The unexpected shutdown caused problems with our application servers which started to run slower over time. Servers crashed completely on 7:24 PM EDT. We got the system back to work by 12:14 AM EDT.
After that we have had several short periods of downtime, mainly because the system was not stable after the crashes.
The whole happening was the worst outage in Toggl’s history.
First, we are very sorry for all the trouble this has caused! We are analyzing the case very closely, it is our first priority to be better prepared for possible power/hardware/network outages in the future.
There are 3 things that we will improve:
1. Redundancy. Right now we had a system of several application servers and single database server. DB was obviously a single failure point. Regular backups at every 12 hour are stored offsite, but in case of DB power outage, the whole system was not available.
2. Offline support for Toggl. Toggl Desktop and mobile apps support offline work so that Toggl’s server is not required for time-tracking. We will improve this support over time and will make it also available for Toggl website itself.

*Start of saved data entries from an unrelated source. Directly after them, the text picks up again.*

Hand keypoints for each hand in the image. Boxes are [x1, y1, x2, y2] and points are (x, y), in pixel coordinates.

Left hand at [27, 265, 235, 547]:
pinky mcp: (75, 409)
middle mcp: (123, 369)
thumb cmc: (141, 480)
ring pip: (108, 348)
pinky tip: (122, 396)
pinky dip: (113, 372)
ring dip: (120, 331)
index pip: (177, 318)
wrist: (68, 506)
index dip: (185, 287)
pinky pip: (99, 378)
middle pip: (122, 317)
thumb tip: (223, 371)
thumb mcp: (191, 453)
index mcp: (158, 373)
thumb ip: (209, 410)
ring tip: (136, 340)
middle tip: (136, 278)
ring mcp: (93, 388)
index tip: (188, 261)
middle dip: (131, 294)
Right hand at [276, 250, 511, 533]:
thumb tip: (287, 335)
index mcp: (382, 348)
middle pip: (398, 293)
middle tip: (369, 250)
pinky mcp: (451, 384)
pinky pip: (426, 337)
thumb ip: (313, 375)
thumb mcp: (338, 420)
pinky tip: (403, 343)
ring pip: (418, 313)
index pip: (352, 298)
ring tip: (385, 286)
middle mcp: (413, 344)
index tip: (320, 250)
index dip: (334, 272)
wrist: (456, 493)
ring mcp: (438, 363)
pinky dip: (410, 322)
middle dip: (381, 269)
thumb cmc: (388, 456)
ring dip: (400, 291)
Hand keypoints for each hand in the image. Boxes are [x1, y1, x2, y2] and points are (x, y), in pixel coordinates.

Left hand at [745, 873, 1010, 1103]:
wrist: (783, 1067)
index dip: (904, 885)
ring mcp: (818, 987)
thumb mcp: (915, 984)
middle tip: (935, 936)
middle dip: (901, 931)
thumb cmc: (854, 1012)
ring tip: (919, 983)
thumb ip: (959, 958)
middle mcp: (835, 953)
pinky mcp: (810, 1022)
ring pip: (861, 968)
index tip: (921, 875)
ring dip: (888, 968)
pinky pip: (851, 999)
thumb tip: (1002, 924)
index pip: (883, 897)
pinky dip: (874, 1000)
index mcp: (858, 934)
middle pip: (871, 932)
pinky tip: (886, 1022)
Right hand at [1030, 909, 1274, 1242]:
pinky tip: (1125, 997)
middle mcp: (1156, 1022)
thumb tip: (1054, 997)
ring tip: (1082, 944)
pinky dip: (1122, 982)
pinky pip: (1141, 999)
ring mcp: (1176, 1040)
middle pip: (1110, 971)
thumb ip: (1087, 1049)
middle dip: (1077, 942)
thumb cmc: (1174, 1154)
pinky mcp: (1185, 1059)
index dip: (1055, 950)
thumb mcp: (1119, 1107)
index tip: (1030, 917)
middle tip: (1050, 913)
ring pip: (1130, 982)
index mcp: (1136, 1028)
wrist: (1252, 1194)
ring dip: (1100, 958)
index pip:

3. Communication. We will improve our crisis communications, so that you will be informed consistently in any case of problems that may arise. This also includes our internal communication, e.g. automated notifications in the case of system slowdown.
Once again, we apologize for the outage. Your patience is much appreciated and we promise to deliver the service better and better over time.
UPDATE: Our service provider announced they are doing further repairs which will cause some brief downtime, sometime between 8/09/2011 23:59hrs until 8/10/2011 0600 CST. The maintenance window is for worst case, all thing going to plan the downtime should be significantly less. We will announce when the site is back up.
UPDATE 2: Power is restored and site is back up. We are running checks to see if everything is working correctly.